Tissier começou a sua experiência em 2014. Ela alimentava os hamsters de laboratório todas as manhãs com milho ou trigo, as duas principais culturas na Alsácia, bem como um suplemento à tarde de minhoca ou trevo. Ela previu que os hamsters na dieta do corn-earthworm dariam à luz as maiores ninhadas e os cachorros mais pesados. Em vez disso, ela ficou chocada quando o primeiro destes hamsters comeu a sua ninhada. A sua consternação transformou-se em pânico quando, durante as duas semanas seguintes, cada hamster do grupo dos vermes da terra do milho canibalizou os seus recém-nascidos.
Tissier perguntou-se se seria uma falta de experiência materna: As jovens fêmeas roedoras matam por vezes a sua primeira ninhada. Por isso, ela criou todos os hamsters vermes e cornfed pela segunda vez. “Sempre que saí à noite, esperava que desta vez a ninhada ainda lá estivesse de manhã”, diz Tissier. Mas todos os hamsters excepto um canibalizaram a sua segunda ninhada, e um dos filhotes sobreviventes comeu os seus irmãos assim que a mãe os desmamou.

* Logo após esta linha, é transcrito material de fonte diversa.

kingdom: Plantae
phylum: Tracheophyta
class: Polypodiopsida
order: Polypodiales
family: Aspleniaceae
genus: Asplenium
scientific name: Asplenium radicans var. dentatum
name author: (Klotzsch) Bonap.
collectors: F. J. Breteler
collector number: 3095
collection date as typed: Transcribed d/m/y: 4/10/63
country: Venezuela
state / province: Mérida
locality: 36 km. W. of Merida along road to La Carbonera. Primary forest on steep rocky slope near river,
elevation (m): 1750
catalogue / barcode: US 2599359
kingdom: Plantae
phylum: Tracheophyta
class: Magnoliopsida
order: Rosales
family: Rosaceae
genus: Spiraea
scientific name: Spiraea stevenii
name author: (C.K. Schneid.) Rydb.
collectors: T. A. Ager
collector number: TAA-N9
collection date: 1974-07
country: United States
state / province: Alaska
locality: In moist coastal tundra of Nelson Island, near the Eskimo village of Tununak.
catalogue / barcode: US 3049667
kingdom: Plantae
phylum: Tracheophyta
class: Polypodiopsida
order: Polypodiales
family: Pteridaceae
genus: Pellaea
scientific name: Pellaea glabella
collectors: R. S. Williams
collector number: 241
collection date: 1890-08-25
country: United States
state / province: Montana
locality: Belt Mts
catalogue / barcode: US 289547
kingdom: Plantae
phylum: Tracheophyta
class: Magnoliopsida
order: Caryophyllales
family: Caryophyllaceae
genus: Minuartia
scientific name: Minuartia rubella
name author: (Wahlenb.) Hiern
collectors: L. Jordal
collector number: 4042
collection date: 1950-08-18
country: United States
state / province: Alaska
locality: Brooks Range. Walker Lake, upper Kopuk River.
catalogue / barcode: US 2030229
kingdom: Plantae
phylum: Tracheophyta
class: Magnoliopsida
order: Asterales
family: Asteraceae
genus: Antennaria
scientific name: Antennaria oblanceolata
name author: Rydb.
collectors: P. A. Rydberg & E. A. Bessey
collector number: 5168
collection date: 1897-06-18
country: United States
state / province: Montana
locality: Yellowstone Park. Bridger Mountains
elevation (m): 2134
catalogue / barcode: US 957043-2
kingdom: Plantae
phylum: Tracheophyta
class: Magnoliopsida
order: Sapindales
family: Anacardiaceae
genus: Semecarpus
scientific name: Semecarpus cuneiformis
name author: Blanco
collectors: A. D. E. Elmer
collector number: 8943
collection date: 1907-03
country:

p>Tissier apareceu em lágrimas no escritório da sua supervisora de doutoramento, Caroline Habold. “O canibalismo inesperado deu-me a impressão de que eu estava a fazer algo de errado”, diz Tissier. Habold partilhou o choque de Tissier, mas ela encorajou a sua aluna a manter a experiência. “Os resultados negativos têm de ser tidos em conta”, aconselhou ela. “Temos de encontrar uma explicação”
uma a uma, Tissier eliminou possíveis causas”. A combinação milho-terebem não era deficiente em energia, proteínas ou minerais, e o milho não continha níveis perigosos de insecticida químico. Tissier estava a ficar sem ideias quando um agricultor de milho orgânico sugeriu que ela olhasse para as dietas humanas e aminoácidos. Quanto mais artigos de investigação Tissier lia, mais ela se apercebia que não tinha cometido um erro na sua experiência. A coisa que fazia os seus hamsters terem fome para os seus próprios filhos era o próprio milho.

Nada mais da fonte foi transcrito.